You are not the same person you were 25 years ago. Similarly, you won’t be the same person during your retirement, either. Ask yourself these important questions. What do you want your retirement to look like? Will you be traveling a great deal? What hobbies will dominate your time? Do you want to enjoy two homes? Will you be relocating? Downsizing? Do you want to leave anything behind to future generations? These are questions that you may often wrestle with at night, and they don’t necessarily go away after you retire. You need a realistic income plan to address them.
In addition to extra travel or greens fees, family situations can change as well. Divorce, kids returning home, or even death of spouse can dramatically affect your lifestyle during retirement. Keep these potential scenarios in mind as you prepare to leave the workforce.
3) Health: 70 is the new 50.
Another important concern during retirement is health: hospitalization, doctor visits, prescriptions, and even long-term care. Medicare covers some of these expenses, but not all. The Center of Retirement Research estimates a 65-year old couple retiring in 2010 will need $206,000 to cover medical expenses during retirement – not including assisted living. A couple planning on retiring in 2040 would need almost $500,000.
Health risks are very real, especially during retirement. It’s imperative that you prepare for health care during retirement, even if you have Medicare. There are many different outlets that can provide information related to long-term care insurance. Check out Should Boomers Save for Healthcare? for more information about normal health expenses.
4) Inflation: A stamp was once 10 cents?
One of the biggest risks during retirement is inflation. Business Week called it the ‘portfolio killer’. Although we are presently in a rare period of deflation, more often inflation eats away at your nest egg like a perennial worm.

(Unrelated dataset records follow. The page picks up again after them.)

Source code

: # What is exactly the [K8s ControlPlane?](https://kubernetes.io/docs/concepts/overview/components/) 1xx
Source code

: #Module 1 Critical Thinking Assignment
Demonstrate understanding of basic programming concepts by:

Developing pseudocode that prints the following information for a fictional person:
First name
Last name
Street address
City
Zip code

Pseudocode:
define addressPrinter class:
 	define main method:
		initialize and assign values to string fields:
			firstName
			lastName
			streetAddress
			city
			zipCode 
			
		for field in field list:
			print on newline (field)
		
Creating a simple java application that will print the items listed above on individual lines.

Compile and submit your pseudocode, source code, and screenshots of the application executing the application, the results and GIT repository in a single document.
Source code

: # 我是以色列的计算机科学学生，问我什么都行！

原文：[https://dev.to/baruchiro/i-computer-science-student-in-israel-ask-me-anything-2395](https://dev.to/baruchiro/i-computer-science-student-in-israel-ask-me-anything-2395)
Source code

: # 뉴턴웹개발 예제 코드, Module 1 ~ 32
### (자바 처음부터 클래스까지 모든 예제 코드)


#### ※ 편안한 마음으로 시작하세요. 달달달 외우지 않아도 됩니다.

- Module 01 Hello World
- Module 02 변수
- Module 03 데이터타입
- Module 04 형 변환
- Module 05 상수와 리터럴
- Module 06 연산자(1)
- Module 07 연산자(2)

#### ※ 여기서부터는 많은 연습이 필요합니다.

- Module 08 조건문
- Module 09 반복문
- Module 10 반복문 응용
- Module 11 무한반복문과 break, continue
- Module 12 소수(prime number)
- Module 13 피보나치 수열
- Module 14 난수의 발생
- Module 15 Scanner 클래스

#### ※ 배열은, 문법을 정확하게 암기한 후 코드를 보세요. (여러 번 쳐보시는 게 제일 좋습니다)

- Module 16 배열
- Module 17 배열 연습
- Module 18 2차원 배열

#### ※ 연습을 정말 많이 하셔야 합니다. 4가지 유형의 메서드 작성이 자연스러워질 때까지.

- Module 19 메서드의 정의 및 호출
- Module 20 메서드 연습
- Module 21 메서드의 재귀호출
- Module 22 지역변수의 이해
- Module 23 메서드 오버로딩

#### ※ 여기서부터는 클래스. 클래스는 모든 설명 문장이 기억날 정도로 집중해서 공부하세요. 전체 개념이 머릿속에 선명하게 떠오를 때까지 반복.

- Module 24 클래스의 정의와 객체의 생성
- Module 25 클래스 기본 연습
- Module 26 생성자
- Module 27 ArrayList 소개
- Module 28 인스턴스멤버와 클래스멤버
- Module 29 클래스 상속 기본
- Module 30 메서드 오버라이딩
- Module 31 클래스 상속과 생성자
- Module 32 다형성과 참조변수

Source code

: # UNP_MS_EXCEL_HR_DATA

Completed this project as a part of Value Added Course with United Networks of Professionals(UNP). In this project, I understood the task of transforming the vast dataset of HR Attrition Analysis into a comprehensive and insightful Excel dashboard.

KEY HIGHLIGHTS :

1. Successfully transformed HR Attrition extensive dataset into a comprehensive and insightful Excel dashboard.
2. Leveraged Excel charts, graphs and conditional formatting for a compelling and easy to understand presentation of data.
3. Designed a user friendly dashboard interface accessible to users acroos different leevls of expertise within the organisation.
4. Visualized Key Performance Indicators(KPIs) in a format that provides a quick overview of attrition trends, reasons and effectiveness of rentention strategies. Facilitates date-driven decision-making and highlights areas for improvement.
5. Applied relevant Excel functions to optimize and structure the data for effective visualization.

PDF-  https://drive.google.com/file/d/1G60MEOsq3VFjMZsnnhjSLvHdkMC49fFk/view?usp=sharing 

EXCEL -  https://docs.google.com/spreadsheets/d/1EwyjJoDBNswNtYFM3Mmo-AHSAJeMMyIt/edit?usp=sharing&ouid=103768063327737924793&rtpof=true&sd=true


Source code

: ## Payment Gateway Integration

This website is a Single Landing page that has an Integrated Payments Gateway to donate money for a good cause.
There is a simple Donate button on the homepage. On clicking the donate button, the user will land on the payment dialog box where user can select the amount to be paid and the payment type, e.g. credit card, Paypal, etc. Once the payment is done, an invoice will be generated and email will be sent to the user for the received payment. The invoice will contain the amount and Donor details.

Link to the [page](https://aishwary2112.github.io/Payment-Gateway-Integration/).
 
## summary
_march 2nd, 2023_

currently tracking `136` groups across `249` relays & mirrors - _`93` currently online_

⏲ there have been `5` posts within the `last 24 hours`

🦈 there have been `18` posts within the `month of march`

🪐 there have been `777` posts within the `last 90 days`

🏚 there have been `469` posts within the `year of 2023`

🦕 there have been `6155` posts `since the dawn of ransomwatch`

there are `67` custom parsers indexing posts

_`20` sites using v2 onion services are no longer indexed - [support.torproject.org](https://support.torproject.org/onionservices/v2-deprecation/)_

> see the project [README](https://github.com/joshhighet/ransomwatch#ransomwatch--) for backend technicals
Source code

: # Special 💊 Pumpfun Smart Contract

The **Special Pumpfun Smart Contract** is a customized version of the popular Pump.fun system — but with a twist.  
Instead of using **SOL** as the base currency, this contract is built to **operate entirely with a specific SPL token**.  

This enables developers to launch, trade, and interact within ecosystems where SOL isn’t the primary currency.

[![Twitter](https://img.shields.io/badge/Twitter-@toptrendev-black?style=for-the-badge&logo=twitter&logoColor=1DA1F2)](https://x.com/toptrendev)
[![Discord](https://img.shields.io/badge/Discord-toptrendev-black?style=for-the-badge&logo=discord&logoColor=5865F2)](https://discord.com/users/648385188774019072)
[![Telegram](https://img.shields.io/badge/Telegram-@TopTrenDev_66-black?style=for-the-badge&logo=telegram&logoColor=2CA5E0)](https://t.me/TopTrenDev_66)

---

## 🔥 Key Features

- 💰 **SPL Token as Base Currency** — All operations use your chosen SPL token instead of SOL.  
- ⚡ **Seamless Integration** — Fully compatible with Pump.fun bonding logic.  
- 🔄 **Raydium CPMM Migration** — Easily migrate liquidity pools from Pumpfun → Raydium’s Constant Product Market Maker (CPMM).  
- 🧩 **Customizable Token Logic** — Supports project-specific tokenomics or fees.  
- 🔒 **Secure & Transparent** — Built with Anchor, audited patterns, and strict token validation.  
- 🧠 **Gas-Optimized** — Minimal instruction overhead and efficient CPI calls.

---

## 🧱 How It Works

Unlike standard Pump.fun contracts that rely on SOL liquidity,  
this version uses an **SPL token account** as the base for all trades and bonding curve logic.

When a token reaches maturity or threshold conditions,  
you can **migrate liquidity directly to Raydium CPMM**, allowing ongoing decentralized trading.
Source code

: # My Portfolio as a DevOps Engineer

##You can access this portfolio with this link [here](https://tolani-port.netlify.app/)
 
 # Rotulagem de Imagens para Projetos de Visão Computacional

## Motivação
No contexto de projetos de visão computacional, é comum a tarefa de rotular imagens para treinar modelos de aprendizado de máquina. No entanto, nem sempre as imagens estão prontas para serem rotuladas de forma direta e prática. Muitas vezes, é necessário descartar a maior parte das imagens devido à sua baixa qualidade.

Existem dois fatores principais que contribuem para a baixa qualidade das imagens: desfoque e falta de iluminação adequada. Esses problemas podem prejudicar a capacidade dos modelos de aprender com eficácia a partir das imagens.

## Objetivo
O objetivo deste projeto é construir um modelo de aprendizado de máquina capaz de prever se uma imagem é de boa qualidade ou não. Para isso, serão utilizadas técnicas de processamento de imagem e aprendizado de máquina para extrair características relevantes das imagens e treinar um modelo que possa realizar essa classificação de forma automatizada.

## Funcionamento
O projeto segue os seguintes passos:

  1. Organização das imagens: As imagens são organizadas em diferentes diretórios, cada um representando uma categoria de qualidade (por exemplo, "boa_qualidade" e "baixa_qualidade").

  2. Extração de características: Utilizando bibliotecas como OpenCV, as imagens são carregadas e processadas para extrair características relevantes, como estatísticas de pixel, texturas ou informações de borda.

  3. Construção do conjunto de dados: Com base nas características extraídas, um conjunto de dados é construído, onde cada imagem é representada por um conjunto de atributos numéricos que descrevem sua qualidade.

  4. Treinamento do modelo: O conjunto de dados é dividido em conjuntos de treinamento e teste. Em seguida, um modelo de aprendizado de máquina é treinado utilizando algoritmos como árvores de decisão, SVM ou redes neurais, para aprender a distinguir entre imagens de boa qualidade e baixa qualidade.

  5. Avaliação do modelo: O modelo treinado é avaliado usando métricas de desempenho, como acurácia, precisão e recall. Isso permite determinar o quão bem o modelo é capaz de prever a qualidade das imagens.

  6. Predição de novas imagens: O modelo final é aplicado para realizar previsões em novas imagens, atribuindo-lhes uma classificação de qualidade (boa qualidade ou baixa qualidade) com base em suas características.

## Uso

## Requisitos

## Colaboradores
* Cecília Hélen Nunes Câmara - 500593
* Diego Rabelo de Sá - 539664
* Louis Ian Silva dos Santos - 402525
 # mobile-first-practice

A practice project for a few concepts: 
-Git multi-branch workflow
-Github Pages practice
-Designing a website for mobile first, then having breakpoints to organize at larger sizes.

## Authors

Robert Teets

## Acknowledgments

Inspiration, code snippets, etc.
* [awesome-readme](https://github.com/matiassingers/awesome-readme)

Your portfolio needs to beat not only the average 3% inflation, but also consider taxes and rising costs in things like health care which generally grow faster than 3%. Plus, your portfolio still needs to grow. You don’t want your nest egg to shrink faster than your rate of withdrawal.
Conservative investors can fight against inflation by considering Treasury-Inflation Protected Securities, or TIPS. These federal government bonds are guaranteed to keep pace with the government -calculated Consumer Price Index. Although they’re not always a great solution prior to retirement, TIPS may work for a portion of some portfolios during retirement, but shouldn’t be the only thing in your portfolio.
Retirement should be a great time in one’s life, but is not without risks. Make sure you’re calculating these before turning in your resignation. It’s always a good idea to prepare for these risks by consulting a professional who can take an objective view of your plan. Wise counsel can help bring peace of mind to your golden years. After all, these are the years that should be the most carefree of your adult life. Good luck.